Várias palavras que desmereceram o nosso trabalho e a nossa conduta enquanto profissionais honrados ainda foram ditas pelo secretário. O governo e a secretaria estão nos perseguindo diuturnamente, pelo simples fato de procurarmos melhorias, que não influenciariam positivamente apenas no Sistema Penitenciário, mas em toda sociedade. Agora, até ameaçam nos prender, exonerar, demitir, pois nos negamos a trabalhar com armamento danificado, munições velhas, coletes vencidos, sem fardamento, pois o estado não nos disponibiliza.

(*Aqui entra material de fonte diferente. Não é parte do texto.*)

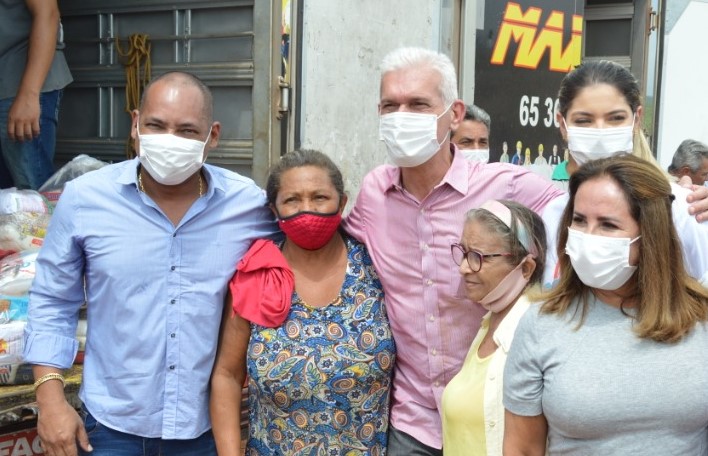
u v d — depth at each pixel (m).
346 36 3.73
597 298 1.88
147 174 2.34
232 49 3.41
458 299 2.41
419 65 2.38
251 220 2.45
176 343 2.32
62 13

O secretário e o Estado estão apenas executando o que foi dito pelo Secretário de Comunicação do Estado, o senhor Luís Torres, que falou: “Ei menino(referência aos Agentes Penitenciários da PB), aqui não é igual ao Ceará, não. Se fizer(greve) vai pro pau! Eu demito, eu boto pra fora, eu puno e o cacete.” […] “O objetivo é desestimular qualquer movimetozinho(greve ou paralisação) dos enxeridos(agentes penitenciários) daqui.”

Fica mais do que óbvio que o Governo tenta de todas as maneiras combater e desrespeitar a classe de Agentes de Segurança Penitenciária, que tenta apenas conquistar dignidade, valorização, profissionalização da função, respeito, melhores condições de trabalho, segurança e mais atenção por parte do poder público, que não dialoga de maneira alguma, dando prioridade apenas ao ataque a estes homens e mulheres de bem.

Sofro muito, assim como todos os colegas. Precisamos que todos saibam a realidade que vivemos.

Saudações desse Agente de Segurança Penitenciária que honra e exerce as suas atribuições da melhor maneira possível.